* _Source text_
◆ ◆ ◆ ◆ ◆ ◆ ◆
Efficacy of an Oral Ageratum Conyzoides Formulation on Increasing Hair Growth and Decreasing Hair Loss in Males and Females: A Randomised Double-Blind Placebo-Controlled Study.
Androgenetic alopecia is a partially genetically predetermined and progressive form of hair loss
that affects approximately 50% of men and women. In men this occurs largely
after puberty, the majority of women affected by female-pattern
baldness have reached menopause.
While chronic inflammatory stress may facilitate androgenic
alopecia, AGA is largely driven by the androgen dihydrotestosterone. Both DHT,
and the enzyme responsible for converting testosterone to DHT, 5α-reductase, are increased in the bald scalp.
Also elevated in bald scalp are prostaglandin D2 synthase
and its enzymatic product, prostaglandin
D2, indicating a relationship between hair loss and these components.
◆ ◆ ◆ ◆ ◆ ◆ ◆
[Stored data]
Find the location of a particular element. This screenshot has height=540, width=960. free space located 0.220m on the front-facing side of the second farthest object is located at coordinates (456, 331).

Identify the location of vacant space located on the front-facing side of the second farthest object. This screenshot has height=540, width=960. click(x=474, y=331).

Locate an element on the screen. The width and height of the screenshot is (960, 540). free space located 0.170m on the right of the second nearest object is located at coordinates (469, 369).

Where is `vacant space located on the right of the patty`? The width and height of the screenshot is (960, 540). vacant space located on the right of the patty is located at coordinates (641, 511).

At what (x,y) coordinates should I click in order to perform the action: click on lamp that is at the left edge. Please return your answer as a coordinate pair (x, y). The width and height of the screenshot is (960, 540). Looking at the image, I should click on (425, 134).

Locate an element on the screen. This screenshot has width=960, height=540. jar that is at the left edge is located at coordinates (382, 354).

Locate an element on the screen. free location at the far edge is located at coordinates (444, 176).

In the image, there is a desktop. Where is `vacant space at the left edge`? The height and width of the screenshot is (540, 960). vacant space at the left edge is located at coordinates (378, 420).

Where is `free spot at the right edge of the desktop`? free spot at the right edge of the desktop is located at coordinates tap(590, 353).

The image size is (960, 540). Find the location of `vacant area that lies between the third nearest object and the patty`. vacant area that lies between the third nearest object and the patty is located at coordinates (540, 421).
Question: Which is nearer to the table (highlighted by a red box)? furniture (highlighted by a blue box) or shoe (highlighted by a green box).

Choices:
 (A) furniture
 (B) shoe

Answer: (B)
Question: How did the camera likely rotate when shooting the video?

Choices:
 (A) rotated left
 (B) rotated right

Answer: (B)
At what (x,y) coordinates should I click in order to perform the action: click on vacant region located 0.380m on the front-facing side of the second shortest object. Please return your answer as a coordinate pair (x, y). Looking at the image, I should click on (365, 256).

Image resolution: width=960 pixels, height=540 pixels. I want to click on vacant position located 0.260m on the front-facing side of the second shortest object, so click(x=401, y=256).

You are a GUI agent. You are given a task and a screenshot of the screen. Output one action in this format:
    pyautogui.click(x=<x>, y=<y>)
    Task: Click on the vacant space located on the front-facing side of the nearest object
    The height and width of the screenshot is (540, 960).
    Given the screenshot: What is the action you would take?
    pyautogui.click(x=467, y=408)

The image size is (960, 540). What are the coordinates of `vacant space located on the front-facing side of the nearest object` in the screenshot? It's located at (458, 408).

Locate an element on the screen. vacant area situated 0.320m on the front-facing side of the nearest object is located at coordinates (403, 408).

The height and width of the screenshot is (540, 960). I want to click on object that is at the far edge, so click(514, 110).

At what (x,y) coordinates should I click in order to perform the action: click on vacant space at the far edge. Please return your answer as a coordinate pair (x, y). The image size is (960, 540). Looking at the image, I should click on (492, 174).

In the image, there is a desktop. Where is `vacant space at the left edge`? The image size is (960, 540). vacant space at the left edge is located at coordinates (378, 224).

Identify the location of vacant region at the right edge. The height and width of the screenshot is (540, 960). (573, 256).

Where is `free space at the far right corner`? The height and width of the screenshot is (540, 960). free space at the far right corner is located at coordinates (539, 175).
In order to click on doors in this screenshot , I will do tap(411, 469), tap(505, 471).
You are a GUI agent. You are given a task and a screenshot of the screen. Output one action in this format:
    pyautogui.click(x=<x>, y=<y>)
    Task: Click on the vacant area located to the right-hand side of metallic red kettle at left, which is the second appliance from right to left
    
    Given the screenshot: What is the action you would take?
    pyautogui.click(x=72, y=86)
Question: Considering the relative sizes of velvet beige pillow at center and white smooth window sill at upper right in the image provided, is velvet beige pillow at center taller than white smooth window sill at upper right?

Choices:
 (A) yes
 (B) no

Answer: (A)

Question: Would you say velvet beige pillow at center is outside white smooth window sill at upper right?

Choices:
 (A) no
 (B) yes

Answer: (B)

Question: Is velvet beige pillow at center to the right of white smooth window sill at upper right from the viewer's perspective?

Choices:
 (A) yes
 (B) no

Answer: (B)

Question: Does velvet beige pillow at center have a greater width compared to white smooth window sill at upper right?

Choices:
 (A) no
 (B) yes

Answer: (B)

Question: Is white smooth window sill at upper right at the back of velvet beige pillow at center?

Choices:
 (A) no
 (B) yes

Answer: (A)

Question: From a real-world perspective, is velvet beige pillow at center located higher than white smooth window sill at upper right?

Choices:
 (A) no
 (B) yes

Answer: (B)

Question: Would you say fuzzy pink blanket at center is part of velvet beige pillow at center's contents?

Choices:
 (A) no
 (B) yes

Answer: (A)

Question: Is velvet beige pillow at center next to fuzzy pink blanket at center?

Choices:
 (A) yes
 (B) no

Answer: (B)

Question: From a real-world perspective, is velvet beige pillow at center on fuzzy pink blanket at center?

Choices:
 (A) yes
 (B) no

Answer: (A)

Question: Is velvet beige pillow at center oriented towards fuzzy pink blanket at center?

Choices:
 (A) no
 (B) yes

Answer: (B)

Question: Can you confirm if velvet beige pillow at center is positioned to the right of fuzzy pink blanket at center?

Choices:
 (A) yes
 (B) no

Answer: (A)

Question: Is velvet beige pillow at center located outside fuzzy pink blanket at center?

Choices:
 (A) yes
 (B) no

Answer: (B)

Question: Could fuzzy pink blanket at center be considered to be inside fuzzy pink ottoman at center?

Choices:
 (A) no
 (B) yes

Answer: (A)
◆ ◆ ◆ ◆ ◆ ◆ ◆
* _Tasks to perform_
(1) Copy the hair loss text starting at "Androgenetic alopecia is" and ending at "have reached menopause.", replacing "puberty" with "adolescence".
(2) Carry on the hair loss text past its final sentence.

* _Task answers_
(1)
Androgenetic alopecia is a partially genetically predetermined and progressive form of hair loss
that affects approximately 50% of men and women. In men this occurs largely
after adolescence, the majority of women affected by female-pattern
baldness have reached menopause.

(2)
Hair loss can cause significant psychological distress to those affected and many seek
treatment to address it. The most commonly available topical treatments for AGA,
Finasteride and Minoxidil, are also available in oral
formulations which offer convenience but are generally less effective.
Finasteride is a type 2 5α-reductase inhibitor which reduces the conversion of testosterone
to DHT, thereby lowering levels of DHT in the scalp. While the mechanism of action of Minoxidil is
still largely unclear, it is
thought enhance hair cycling by shortening the telogen or resting phase of hair growth and
prolonging the anagen or active growth phase. Finasteride and Minoxidil have shown success as hair loss
treatments, but both are associated with adverse effects which constrain their long-term oral use.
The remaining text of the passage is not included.